* [Work to complete]
The response should be an exact copy of the records, with the pictures removed.

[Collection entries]
⟨
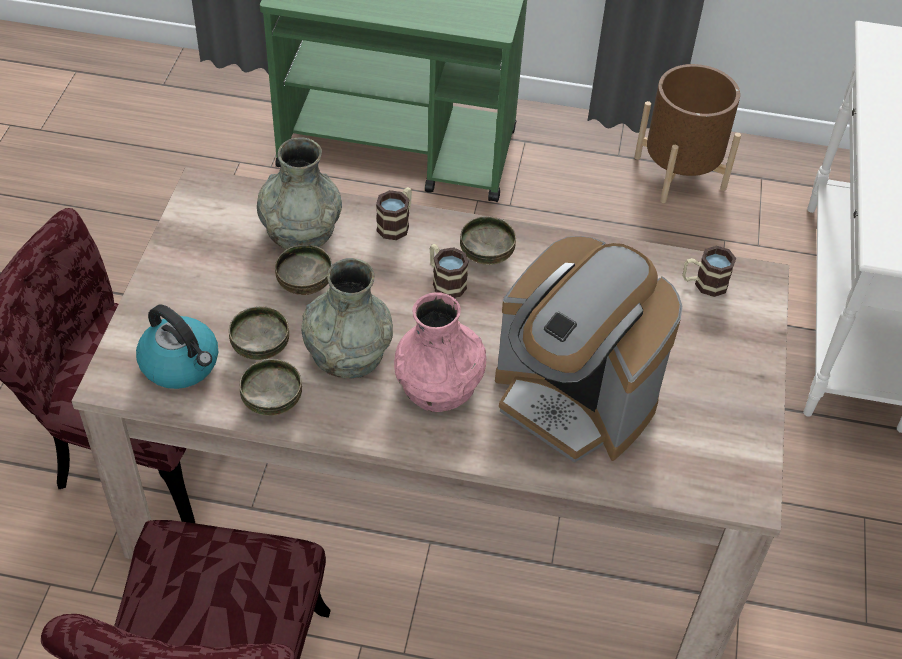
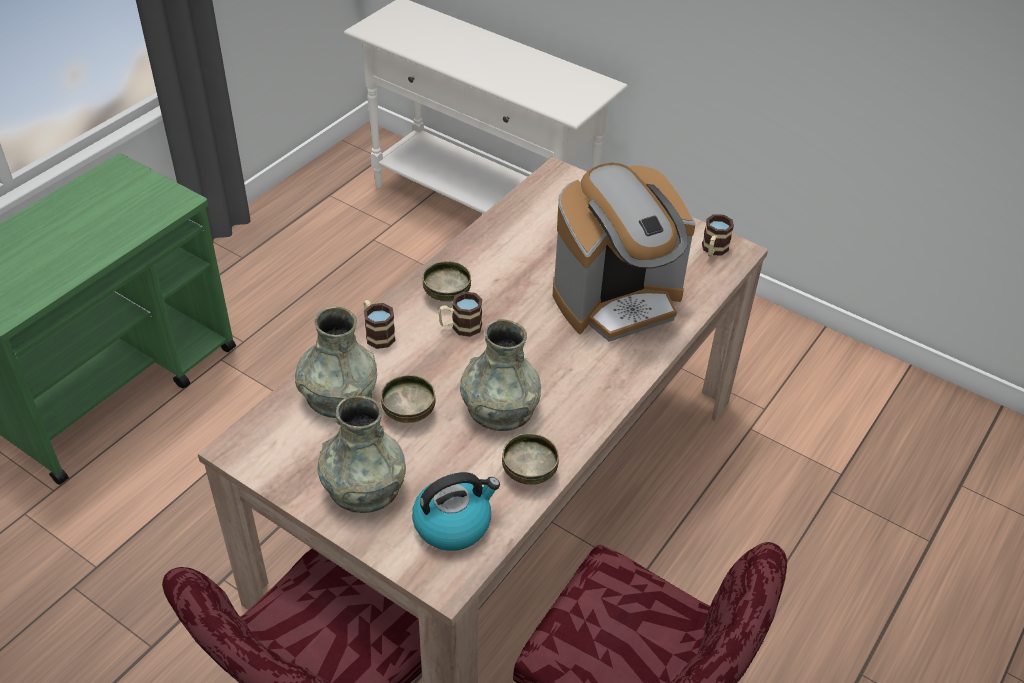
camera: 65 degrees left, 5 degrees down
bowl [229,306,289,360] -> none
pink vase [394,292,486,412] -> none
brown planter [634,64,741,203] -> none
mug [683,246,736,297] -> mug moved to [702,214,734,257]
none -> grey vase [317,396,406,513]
⟩
* [Written response]
camera: 65 degrees left, 5 degrees down
bowl [229,306,289,360] -> none
pink vase [394,292,486,412] -> none
brown planter [634,64,741,203] -> none
mug [683,246,736,297] -> mug moved to [702,214,734,257]
none -> grey vase [317,396,406,513]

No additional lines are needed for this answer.